Rats were to be used as diversion in JFK terror plot – court hears

The reputed mastermind of a plot to blow up the John F. Kennedy Airport allegedly had a secret weapon in mind – rats, according to the New York Daily Mail.

According to the report, when the trial continued before Justice Dora Irizarry on Tuesday jurors heard that Russell Defreitas thought that letting the rodents loose at the airport could help to create a diversion.

He was heard discussing the plan on a recording with a government informant.

The report said that Defreitas brainstormed about the rat invasion while talking with undercover government informant Steven Francis about how to detonate fuel tanks and lines at JFK.

“You can’t expect people to drive a car and then park the car on the runway,” Defreitas, 66, said in a 2007 tape made by Francis. “We got to come up with supernatural things. Maybe get some rats.”
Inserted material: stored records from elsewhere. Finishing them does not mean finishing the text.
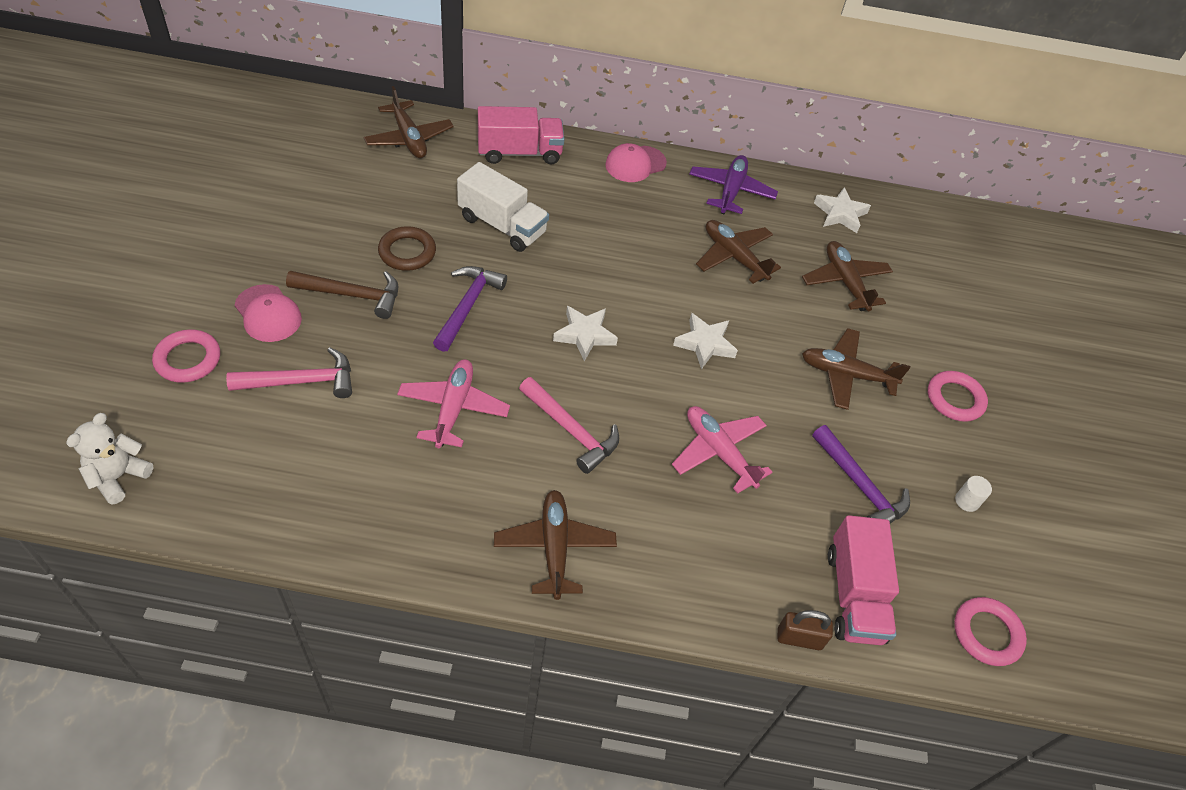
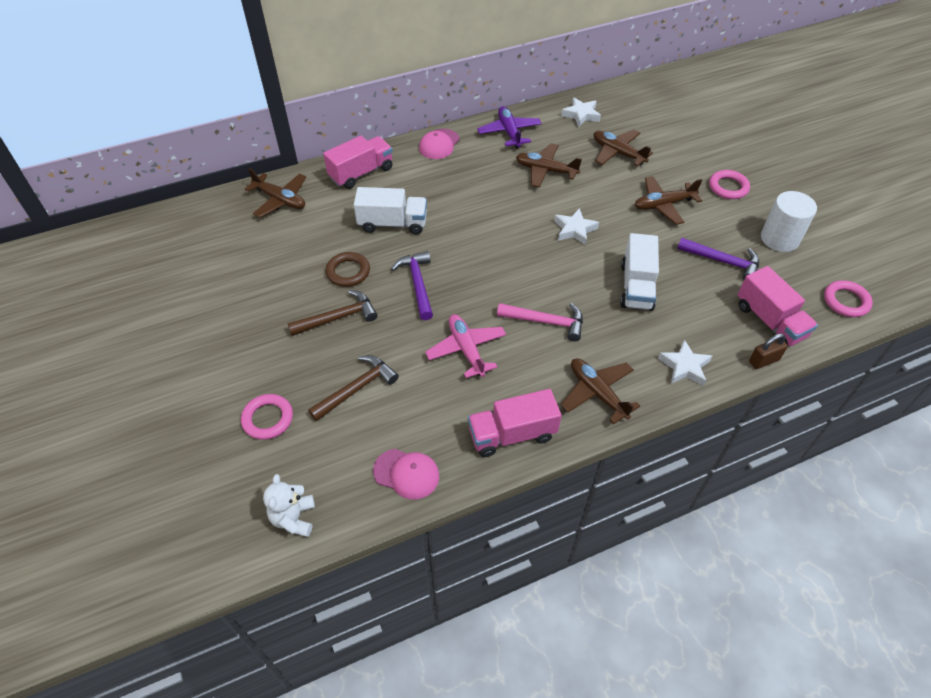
camera: 25 degrees left, 0 degrees up
(268, 314) = (294, 360): pink cap -> pink cap (406, 474)
(301, 381) = (357, 388): pink hammer -> brown hammer
(415, 533) = (512, 434): none -> pink truck
(585, 335) = (503, 262): white star -> white star (684, 366)
(719, 452) = (636, 286): pink plane -> white truck
(967, 501) = (779, 238): white cylinder -> white cylinder, size x2.36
Defence lawyer Mildred Whalen asked Francis to explain what they were talking about.

“By him sending rats to frighten people, he thought it would distract security…create chaos,” Francis testified.
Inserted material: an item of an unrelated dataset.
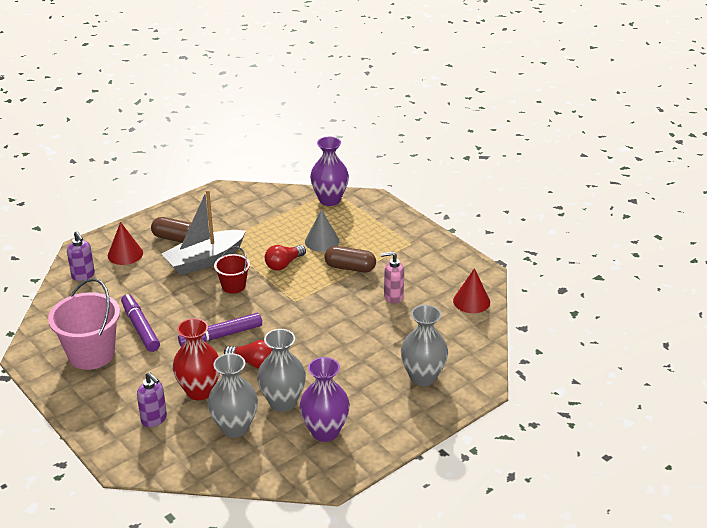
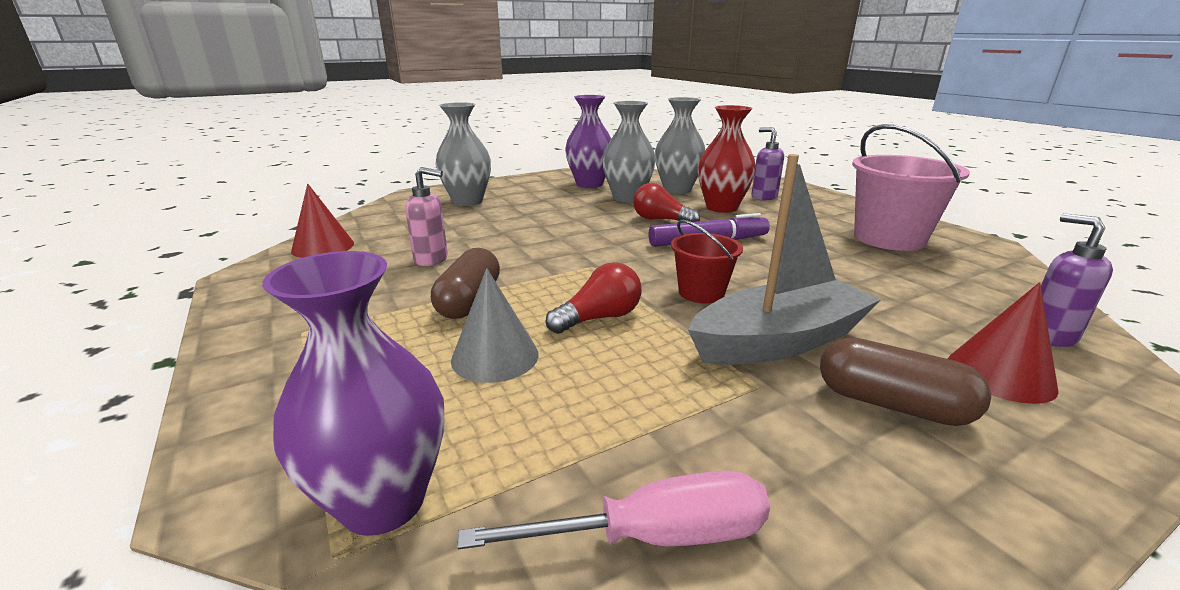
camera: 170 degrees left, 10 degrees down
(140, 328) = (839, 256): purple marker -> none
(258, 201) = (653, 536): none -> pink screwdriver
(350, 268) = (469, 301): brown capsule -> brown capsule turned 75 degrees clockwise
The defence brought up some other Defreitas theories, hoping to portray him as a harmless crackpot – his belief that there was a building at JFK where faeces are converted to fuel, a scheme to sell water purified by prayer and his claim that the airport control tower could detect an ant on the ground.

Defreitas, a former Evergreen Airlines cargo worker at the airport is on trial with Abdul Kadir, a former PNCR member of parliament. They are both charged with hatching the plot in January 2006. They had allegedly circulated their plan to an international network of Muslim extremists. The two face life in prison.

Kareem Ibrahim was granted a separate trial at a later date owing to a medical condition while the fourth accused, Abdel Nur pleaded guilty to one count of providing support to terrorists and faces a possible 15 years in prison.